Pi Innovo engineers have supported specialized control applications for adaptive damping and other variants of hydraulically-actuated vehicle suspensions. These applications require an understanding of vehicle dynamics, hydraulics, and physical principles. Using the Matlab Simulink model based controls toolchain, Pi has developed vehicle models for simulation purposes, to test and iterate control designs. When it is important to incorporate the actual system hardware, Pi creates a HiL system, such as a hydraulic test buck used to emulate a braking system, so that control approaches can be validated before access to the final vehicle is possible.

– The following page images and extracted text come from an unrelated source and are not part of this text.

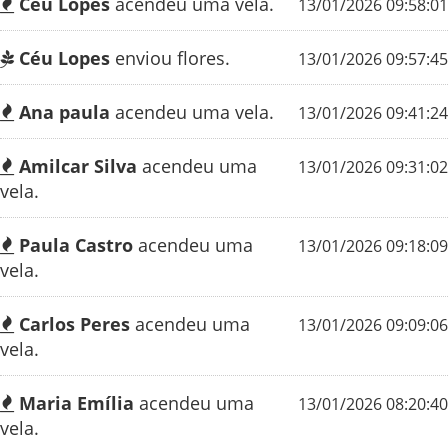
Céu Lopes
acendeu uma vela.
13/01/2026 09:58:01
Céu Lopes
enviou flores.
13/01/2026 09:57:45
Ana paula
acendeu uma vela.
13/01/2026 09:41:24
Amilcar Silva
acendeu uma
13/01/2026 09:31:02
vela.
Paula Castro
acendeu uma
13/01/2026 09:18:09
vela.
Carlos Peres
acendeu uma
13/01/2026 09:09:06
vela.
Maria Emília
acendeu uma
13/01/2026 08:20:40
vela.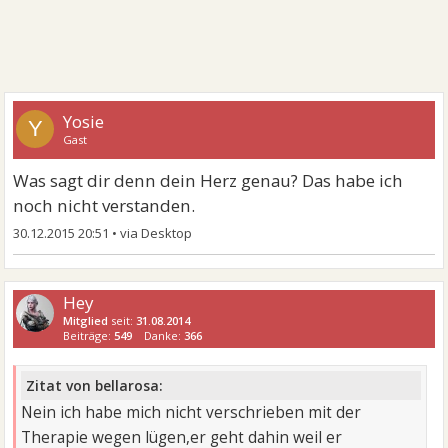
Yosie
Y
Gast
Was sagt dir denn dein Herz genau? Das habe ich
noch nicht verstanden.
30.12.2015 20:51
•
Hey
Mitglied
seit:
31.08.2014
Beiträge:
549
Danke:
366
Zitat von bellarosa:
Nein ich habe mich nicht verschrieben mit der
Therapie wegen lügen,er geht dahin weil er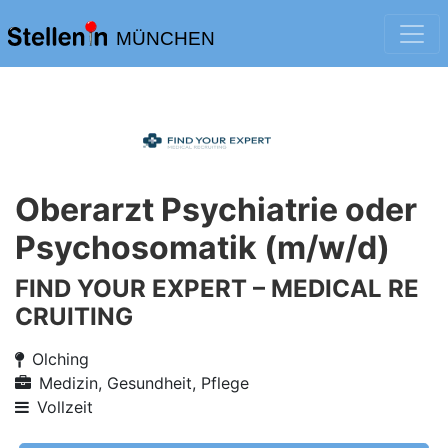
MÜNCHEN
Oberarzt Psychiatrie oder
Psychosomatik (m/w/d)
FIND YOUR EXPERT – MEDICAL RE
CRUITING
Olching
Medizin, Gesundheit, Pflege
Vollzeit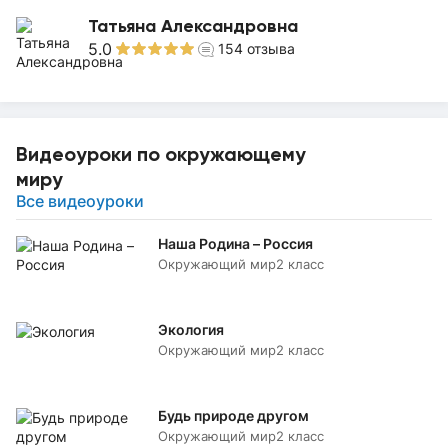
Татьяна Александровна
5.0
154
отзыва
Видеоуроки по окружающему
миру
Все видеоуроки
Наша Родина – Россия
Окружающий мир
2 класс
Экология
Окружающий мир
2 класс
Будь природе другом
Окружающий мир
2 класс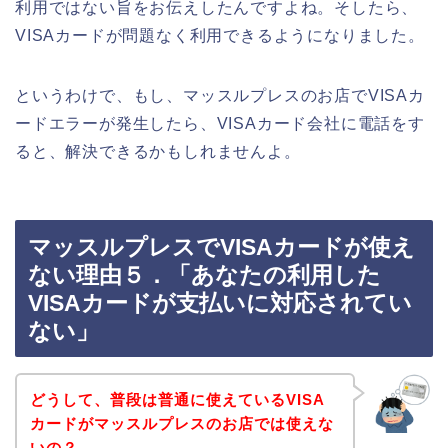
利用ではない旨をお伝えしたんですよね。そしたら、
VISAカードが問題なく利用できるようになりました。
というわけで、もし、マッスルプレスのお店でVISAカ
ードエラーが発生したら、VISAカード会社に電話をす
ると、解決できるかもしれませんよ。
マッスルプレスでVISAカードが使え
ない理由５．「あなたの利用した
VISAカードが支払いに対応されてい
ない」
どうして、普段は普通に使えているVISA
カードがマッスルプレスのお店では使えな
いの？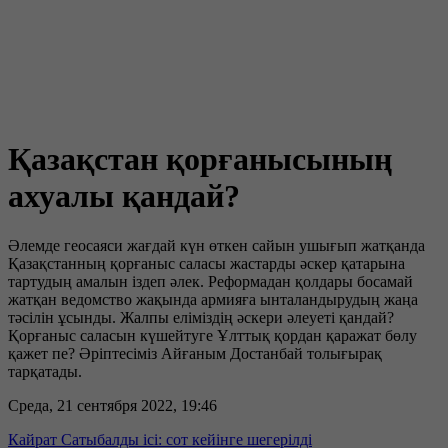
Қазақстан қорғанысының
ахуалы қандай?
Әлемде геосаяси жағдай күн өткен сайын ушығып жатқанда
Қазақстанның қорғаныс саласы жастарды әскер қатарына
тартудың амалын іздеп әлек. Реформадан қолдары босамай
жатқан ведомство жақында армияға ынталандырудың жаңа
тәсілін ұсынды. Жалпы еліміздің әскери әлеуеті қандай?
Қорғаныс саласын күшейтуге Ұлттық қордан қаражат бөлу
қажет пе? Әріптесіміз Айғаным Достанбай толығырақ
тарқатады.
Среда, 21 сентября 2022, 19:46
Кайрат Сатыбалды ісі: сот кейінге шегерілді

Pi Innovo engineers have specialized experience in the area of brake-based ABS, Traction, and Stability Controls. Similar to Suspension Control, these topics draw on vehicle principles, with even more emphasis on the tire and steering dynamics. These applications lead to challenges in accurately estimating parameters that cannot be directly measured, such as true speed-over-ground during a wheel skid, and unwanted vehicle side-slip.
Pi Innovo has delivered a number of vehicle control unit solutions for hybrid (both series and parallel) and pure electric vehicles. Engagements have ranged from ECU (and associated training) supply through to whole vehicle responsibility. Leveraging OpenECU hardware and Pi Innovo’s detailed understanding of electric vehicle systems, Pi Innovo engineers are able to quickly integrate new powertrain architectures into new or existing vehicle systems.

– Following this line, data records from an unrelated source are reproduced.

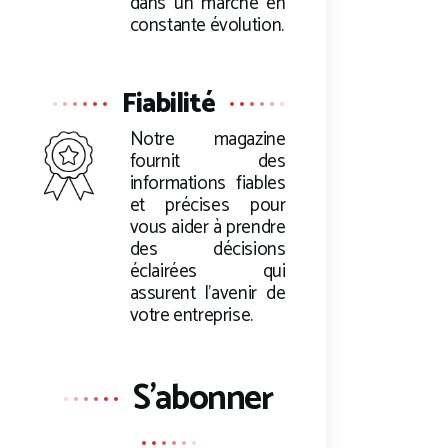
dans un marché en
constante évolution.
Fiabilité
Notre magazine
fournit des
informations fiables
et précises pour
vous aider à prendre
des décisions
éclairées qui
assurent l’avenir de
votre entreprise.
S'abonner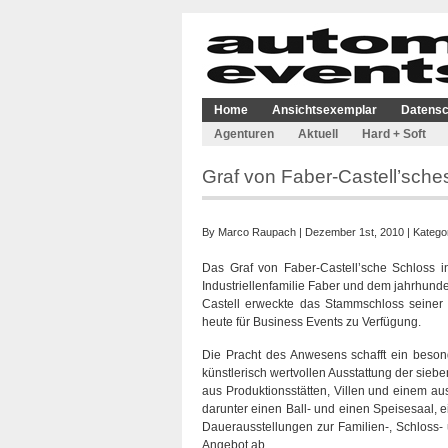
Home
Ansichtsexemplar
Datensc
Agenturen
Aktuell
Hard + Soft
Graf von Faber-Castell’sche
By
Marco Raupach
| Dezember 1st, 2010 | Katego
Das Graf von Faber-Castell’sche Schloss i
Industriellenfamilie Faber und dem jahrhund
Castell erweckte das Stammschloss seiner 
heute für Business Events zu Verfügung.
Die Pracht des Anwesens schafft ein beson
künstlerisch wertvollen Ausstattung der sie
aus Produktionsstätten, Villen und einem au
darunter einen Ball- und einen Speisesaal, 
Dauerausstellungen zur Familien-, Schloss
Angebot ab.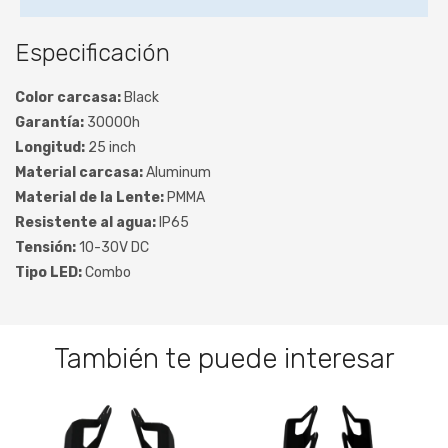
Especificación
Color carcasa:
Black
Garantía:
30000h
Longitud:
25 inch
Material carcasa:
Aluminum
Material de la Lente:
PMMA
Resistente al agua:
IP65
Tensión:
10-30V DC
Tipo LED:
Combo
También te puede interesar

Pi Innovo engineers have experience with brushless motor applications, including sensor-less control techniques. Brushless motor control presents challenges which require design tradeoffs between cost, torque, speed performance, and electromagnetic noise. Selecting the appropriate hardware design and pulse-width modulation (PWM) control scheme is essential to meeting the customer’s end requirements.
Throughout these control applications, Pi Innovo engineers investigate the underlying physical principles of the system leading to flexible, broadly-applicable solutions. This approach is preferred over narrow control designs, which rely on exhaustive characterization of every operating condition.

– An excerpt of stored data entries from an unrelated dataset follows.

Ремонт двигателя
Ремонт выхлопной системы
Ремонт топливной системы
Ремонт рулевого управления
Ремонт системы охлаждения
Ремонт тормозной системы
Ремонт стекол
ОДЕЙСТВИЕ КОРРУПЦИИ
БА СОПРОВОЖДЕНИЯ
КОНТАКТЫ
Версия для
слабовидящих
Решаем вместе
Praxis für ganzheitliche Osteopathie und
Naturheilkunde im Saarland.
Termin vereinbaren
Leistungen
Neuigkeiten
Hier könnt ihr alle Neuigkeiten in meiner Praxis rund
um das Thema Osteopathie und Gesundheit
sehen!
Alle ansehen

In addition to controlling a mechanical system to achieve a desired behavior, Pi Innovo has experience from nearly every application regarding algorithm designs for diagnostic functions. For safety-critical and high-quality end systems, rigorous diagnostic functionalities become absolutely necessary, and require approaches including rationality and correlation between multiple measurements and estimates. In addition, some applications include prognostics, or functionality, that estimate the remaining useful life of the system, indicating the likelihood of a component or system failure before it actually occurs.